(GIVEN RECORDS begins)

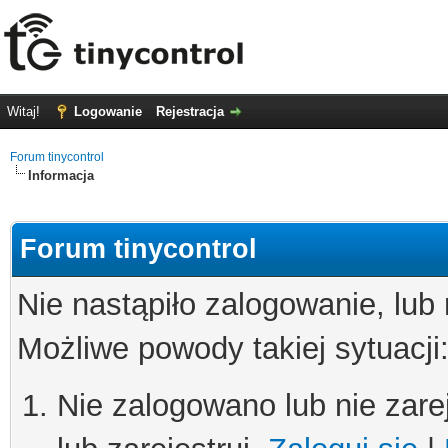
Witaj!
Logowanie
Rejestracja
Forum tinycontrol
Informacja
Forum tinycontrol
Nie nastąpiło zalogowanie, lub
Możliwe powody takiej sytuacji
Nie zalogowano lub nie zare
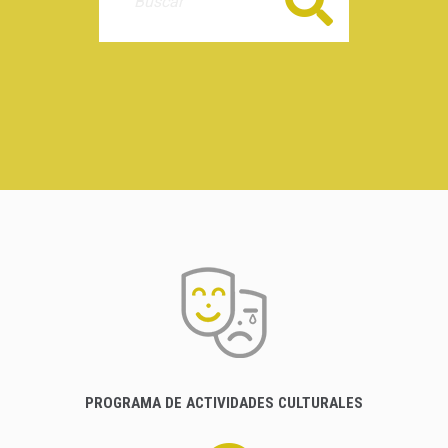
Buscar
PROGRAMA DE ACTIVIDADES CULTURALES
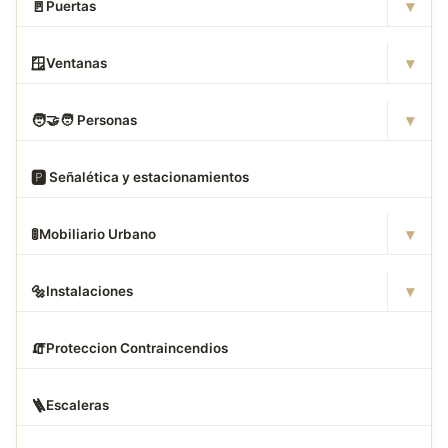
▾
🚪
Puertas
▾
🪟
Ventanas
▾
🧑
‍🤝‍🧑 Personas
🅿
️ Señalética y estacionamientos
▾
🚦
Mobiliario Urbano
▾
🔩
Instalaciones
🧯
Proteccion Contraincendios
🪜
Escaleras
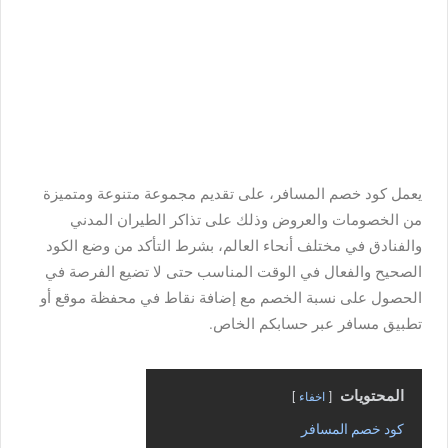
يعمل كود خصم المسافر، على تقديم مجموعة متنوعة ومتميزة
من الخصومات والعروض وذلك على تذاكر الطيران المدني
والفنادق في مختلف أنحاء العالم، بشرط التأكد من وضع الكود
الصحيح والفعال في الوقت المناسب حتى لا تضيع الفرصة في
الحصول على نسبة الخصم مع إضافة نقاط في محفظة موقع أو
تطبيق مسافر عبر حسابكم الخاص.
المحتويات
اخفاء
كود خصم المسافر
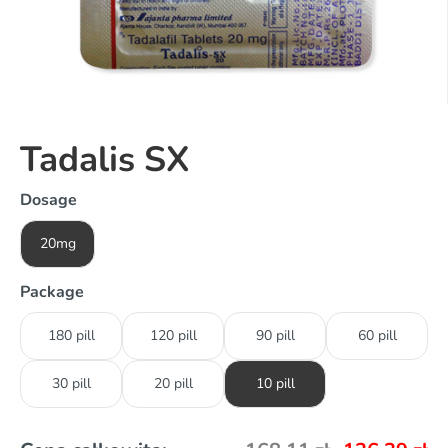
Tadalis SX
Dosage
20mg
Package
180 pill
120 pill
90 pill
60 pill
30 pill
20 pill
10 pill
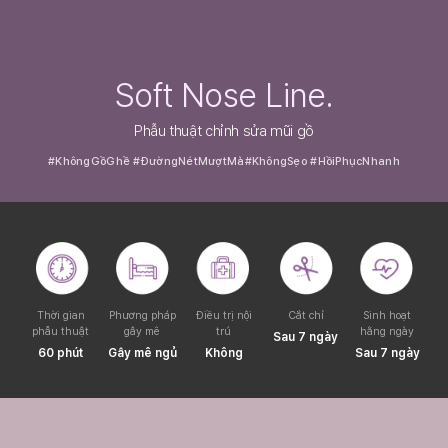
Soft Nose Line.
Phẫu thuật chỉnh sửa mũi gồ
#KhôngGồGhề #ĐườngNétMượtMà
#KhôngSẹo #HồiPhụcNhanh
Thời gian
Phương pháp
Điều trị nội
Cắt chỉ
Sinh hoạt
phẫu thuật
gây mê
trú
hằng ngày
Sau 7 ngày
60 phút
Gây mê ngủ
Không
Sau 7 ngày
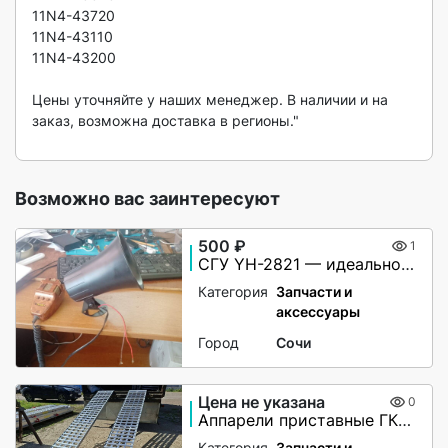
11N4-43720

11N4-43110

11N4-43200

Цены уточняйте у наших менеджер. В наличии и на 
заказ, возможна доставка в регионы."

Возможно вас заинтересуют
500 ₽
1
СГУ YH-2821 — идеальное решение для вашей автомашины!
Категория
Запчасти и
аксессуары
Город
Сочи
Цена не указана
0
Аппарели приставные ГКА 5.350.40 2/3
Категория
Запчасти и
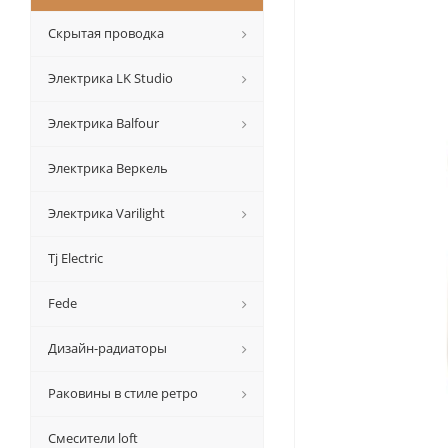
Скрытая проводка
Электрика LK Studio
Электрика Balfour
Электрика Веркель
Электрика Varilight
Tj Electric
Fede
Дизайн-радиаторы
Раковины в стиле ретро
Смесители loft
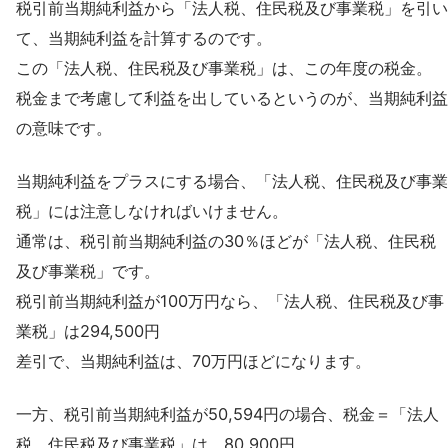
税引前当期純利益から「法人税、住民税及び事業税」を引い
て、当期純利益を計算するのです。
この「法人税、住民税及び事業税」は、この年度の税金。
税金まで考慮して利益を出しているというのが、当期純利益
の意味です。
当期純利益をプラスにする場合、「法人税、住民税及び事業
税」には注意しなければいけません。
通常は、税引前当期純利益の30％ほどが「法人税、住民税
及び事業税」です。
税引前当期純利益が100万円なら、「法人税、住民税及び事
業税」は294,500円
差引で、当期純利益は、70万円ほどになります。
一方、税引前当期純利益が50,594円の場合、税金＝「法人
税、住民税及び事業税」は、80,900円。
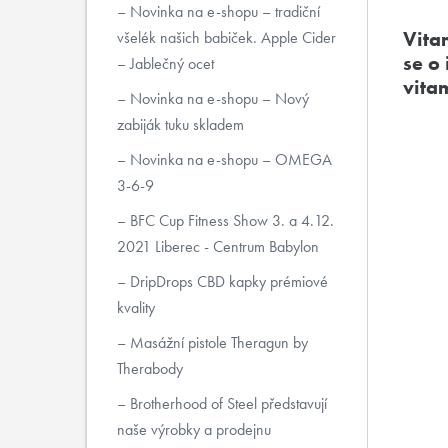
Novinka na e-shopu – tradiční
Vita
všelék našich babiček. Apple Cider
se o
– Jablečný ocet
vita
Novinka na e-shopu – Nový
zabiják tuku skladem
Novinka na e-shopu – OMEGA
3-6-9
BFC Cup Fitness Show 3. a 4.12.
2021 Liberec - Centrum Babylon
DripDrops CBD kapky prémiové
kvality
Masážní pistole Theragun by
Therabody
Brotherhood of Steel představují
naše výrobky a prodejnu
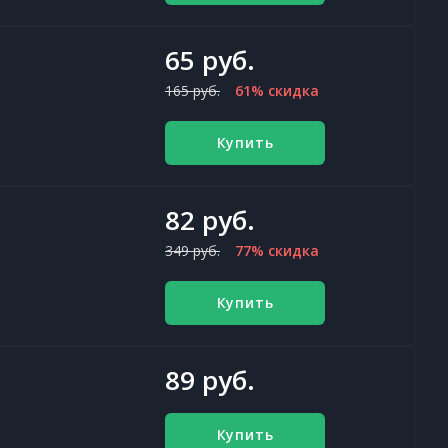
65 руб.
165 руб.
61% скидка
Купить
82 руб.
349 руб.
77% скидка
Купить
89 руб.
Купить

(GIVEN RECORDS ends)

JOB ITEM: When copying, output the data exactly and leave out the pictures.

YOUR RESPONSE:
Witaj!
Logowanie
Rejestracja
Forum tinycontrol
Informacja
Forum tinycontrol
Nie nastąpiło zalogowanie, lub
Możliwe powody takiej sytuacji
Nie zalogowano lub nie zare
Buscar
PROGRAMA DE ACTIVIDADES CULTURALES
▾
🚪
Puertas
▾
🪟
Ventanas
▾
🧑
‍🤝‍🧑 Personas
🅿
️ Señalética y estacionamientos
▾
🚦
Mobiliario Urbano
▾
🔩
Instalaciones
🧯
Proteccion Contraincendios
🪜
Escaleras
يعمل كود خصم المسافر، على تقديم مجموعة متنوعة ومتميزة
من الخصومات والعروض وذلك على تذاكر الطيران المدني
والفنادق في مختلف أنحاء العالم، بشرط التأكد من وضع الكود
الصحيح والفعال في الوقت المناسب حتى لا تضيع الفرصة في
الحصول على نسبة الخصم مع إضافة نقاط في محفظة موقع أو
تطبيق مسافر عبر حسابكم الخاص.
المحتويات
اخفاء
كود خصم المسافر
Tadalis SX
Dosage
20mg
Package
180 pill
120 pill
90 pill
60 pill
30 pill
20 pill
10 pill
Soft Nose Line.
Phẫu thuật chỉnh sửa mũi gồ
#KhôngGồGhề #ĐườngNétMượtMà
#KhôngSẹo #HồiPhụcNhanh
Thời gian
Phương pháp
Điều trị nội
Cắt chỉ
Sinh hoạt
phẫu thuật
gây mê
trú
hằng ngày
Sau 7 ngày
60 phút
Gây mê ngủ
Không
Sau 7 ngày
11N4-43720

11N4-43110

11N4-43200

Цены уточняйте у наших менеджер. В наличии и на 
заказ, возможна доставка в регионы."

Возможно вас заинтересуют
500 ₽
1
СГУ YH-2821 — идеальное решение для вашей автомашины!
Категория
Запчасти и
аксессуары
Город
Сочи
Цена не указана
0
Аппарели приставные ГКА 5.350.40 2/3
Категория
Запчасти и
Скрытая проводка
Электрика LK Studio
Электрика Balfour
Электрика Веркель
Электрика Varilight
Tj Electric
Fede
Дизайн-радиаторы
Раковины в стиле ретро
Смесители loft
税引前当期純利益から「法人税、住民税及び事業税」を引い
て、当期純利益を計算するのです。
この「法人税、住民税及び事業税」は、この年度の税金。
税金まで考慮して利益を出しているというのが、当期純利益
の意味です。
当期純利益をプラスにする場合、「法人税、住民税及び事業
税」には注意しなければいけません。
通常は、税引前当期純利益の30％ほどが「法人税、住民税
及び事業税」です。
税引前当期純利益が100万円なら、「法人税、住民税及び事
業税」は294,500円
差引で、当期純利益は、70万円ほどになります。
一方、税引前当期純利益が50,594円の場合、税金＝「法人
税、住民税及び事業税」は、80,900円。
Novinka na e-shopu – tradiční
Vita
všelék našich babiček. Apple Cider
se o
– Jablečný ocet
vita
Novinka na e-shopu – Nový
zabiják tuku skladem
Novinka na e-shopu – OMEGA
3-6-9
BFC Cup Fitness Show 3. a 4.12.
2021 Liberec - Centrum Babylon
DripDrops CBD kapky prémiové
kvality
Masážní pistole Theragun by
Therabody
Brotherhood of Steel představují
naše výrobky a prodejnu
65 руб.
165 руб.
61% скидка
Купить
82 руб.
349 руб.
77% скидка
Купить
89 руб.
Купить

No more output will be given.